What to do is not fully clear due to multiple pieces that seem to be contributing our differential (TOTs, EER/LPR, potential influence of airway/laryngeal integrity, possible mandibular hypoplasia). A clinical swallowing and feeding evaluation by a pediatric SLP with experience with complex infants is the place to start. With clinical observations there will be more questions and paths to discovery of what to do.

I hesitate to suggest strategies without understanding what is causing what, as it like shooting in the dark. The stridor may resolve with management of EER/LPR, once we understand its etiology. Ineffective tongue-palate seal and air swallowing may be reduced by release of a posterior tongue tie. There may not be a clear indication of need for lingual strengthening base on what we know so far, but there may, pending the SLP assessment.
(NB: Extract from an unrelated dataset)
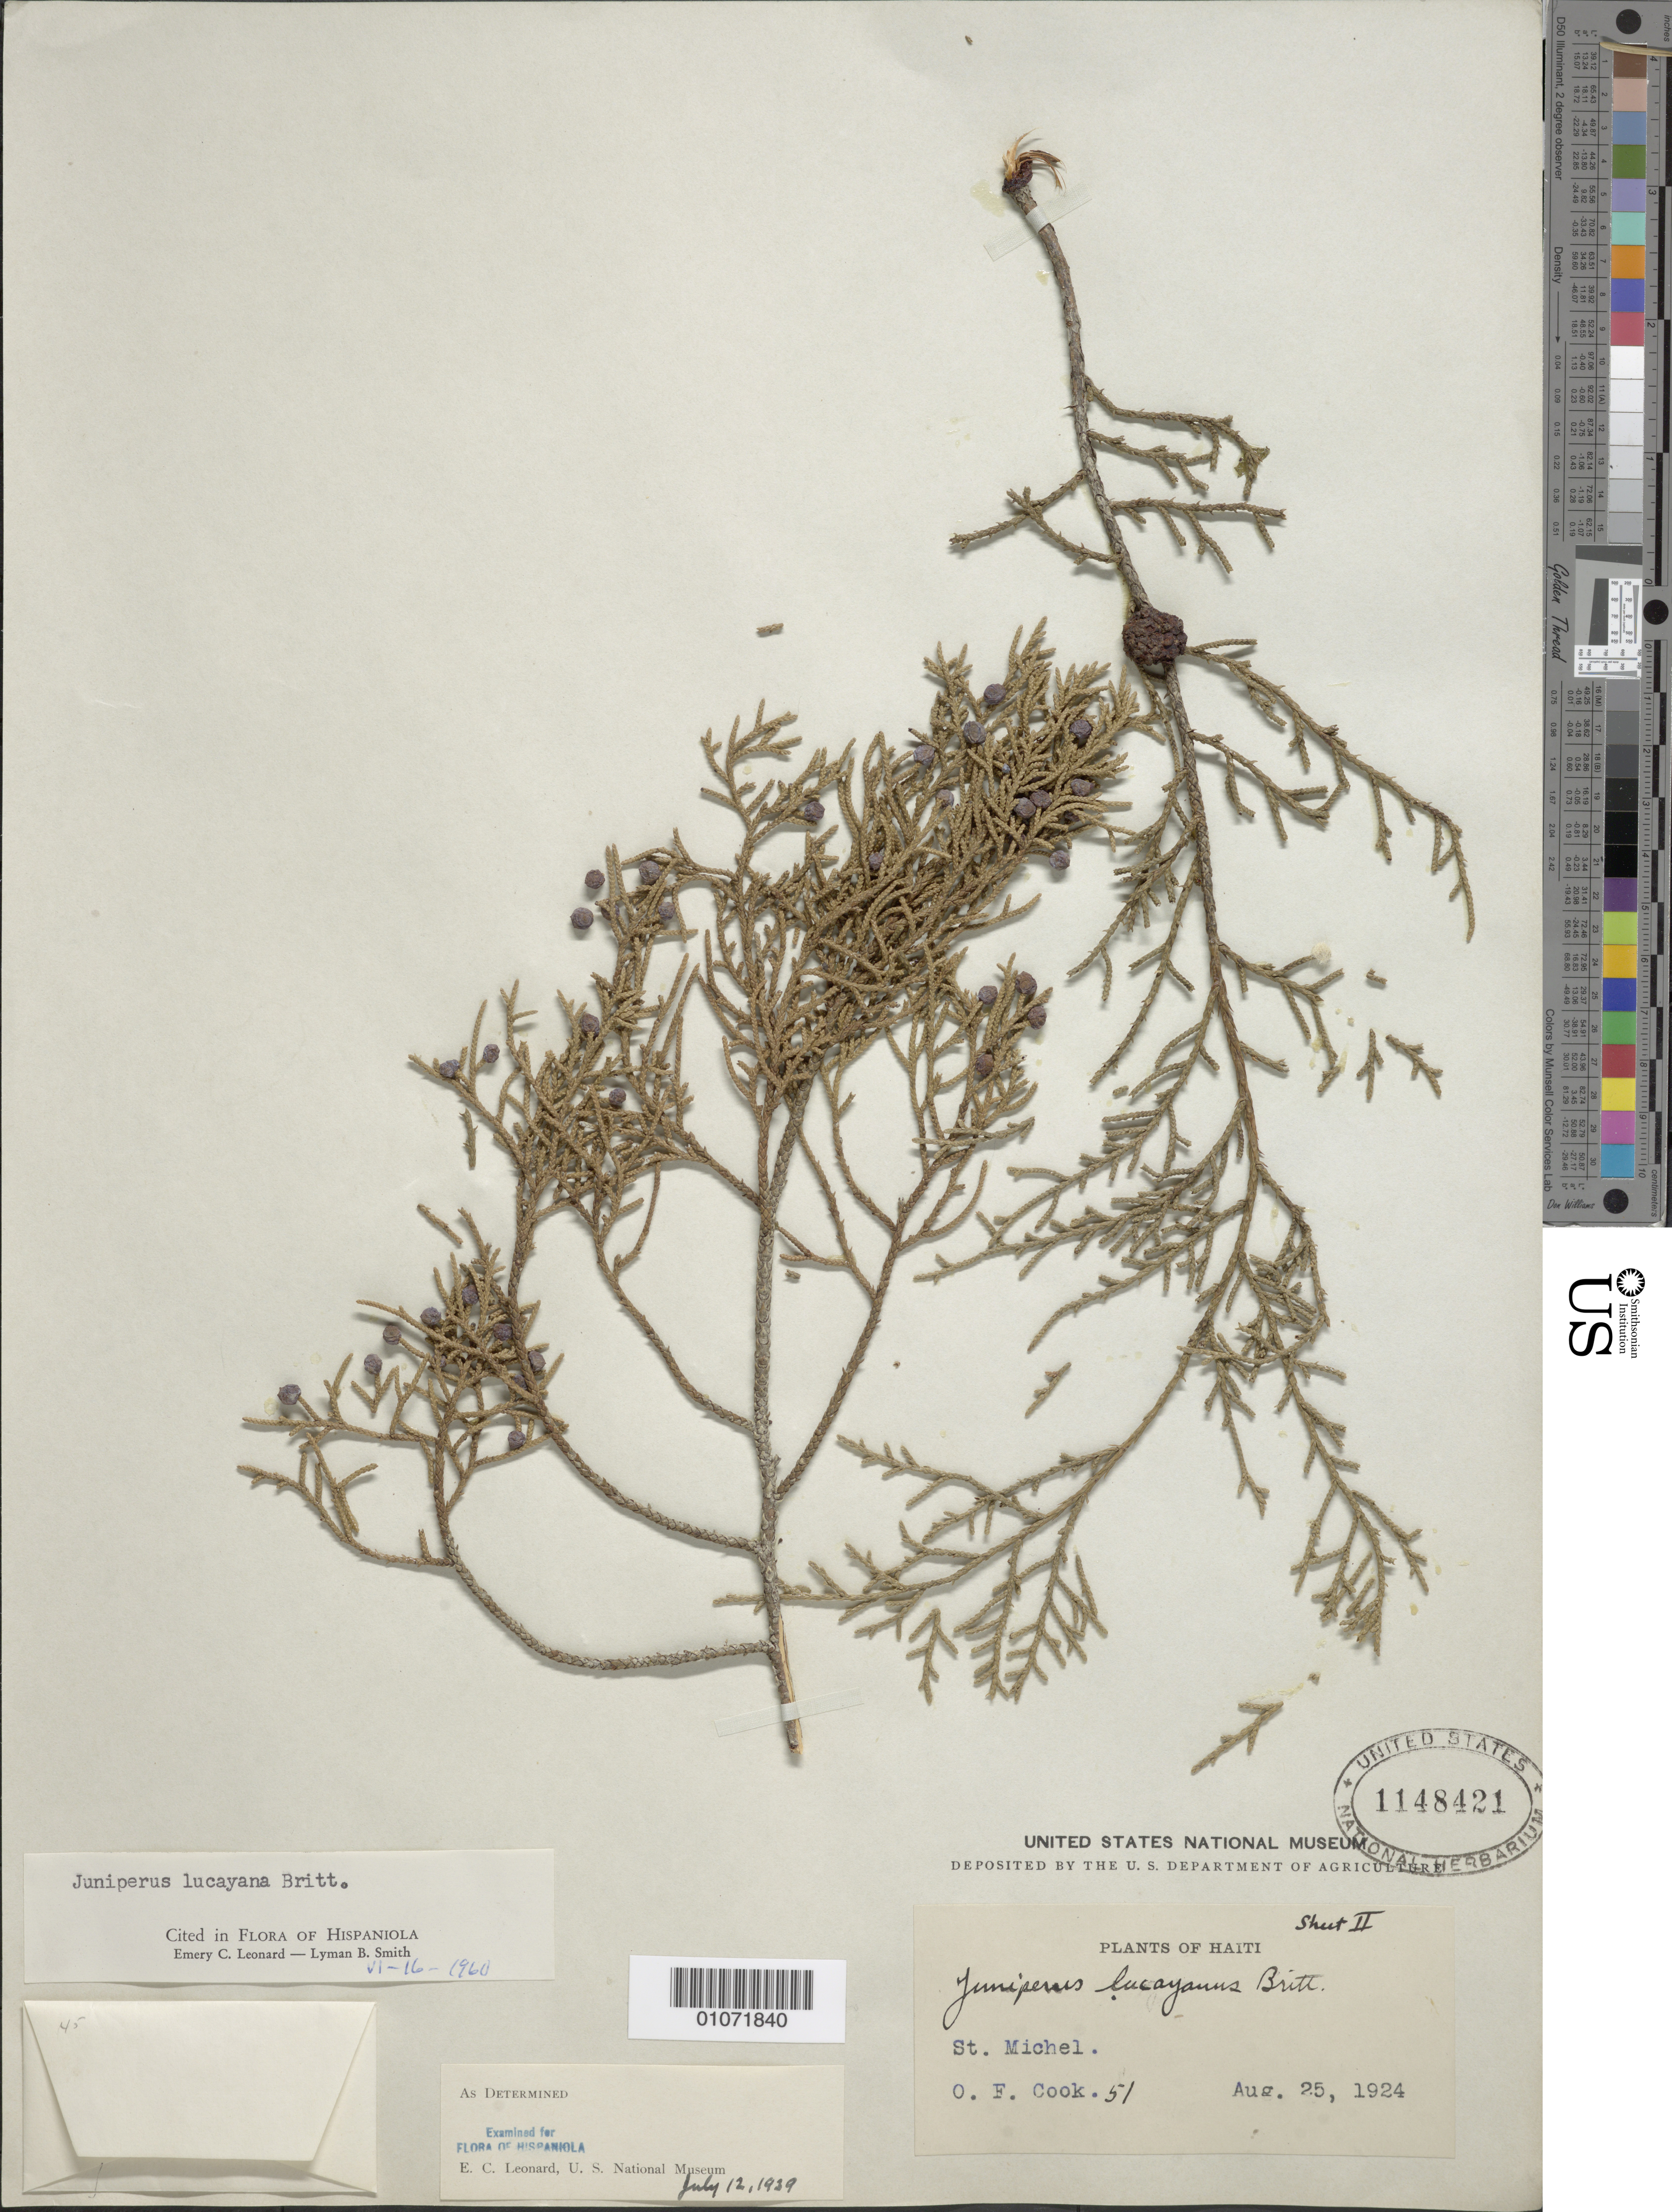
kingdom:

The “whys” behind each of the concerns so thoughtfully articulated need to be peeled apart to find the “what to do/interventions” that best meet this infant’s needs without a generic response about interventions “to try”. In the interim I’d be happy to talk with your friend about some possible interval inventions that might ease the feeding process. She’s lucky to have you in her corner.

For infants presenting like our little one above, my IBCLC colleagues sometimes trial a nipple shield, bodywork, craniosacral and myofascial interventions in addition to positional changes to impact the altered fascia and postural mechanism. Although it’s not optimal, if intake and weight gain become concerns with breastfeeding challenges, consideration of interim supplemental bottle-feeding has been successful via a Dr. Brown’s controllable flow nipple (a similar as possible to the controllable breast flow), adding in the blue valve (to avert energy depletion given what sounds like infant’s predominant compression-only sucking pattern). Lots of moving parts for this infant’s bigger picture that will benefit from a skilled pediatric SLP’s eye.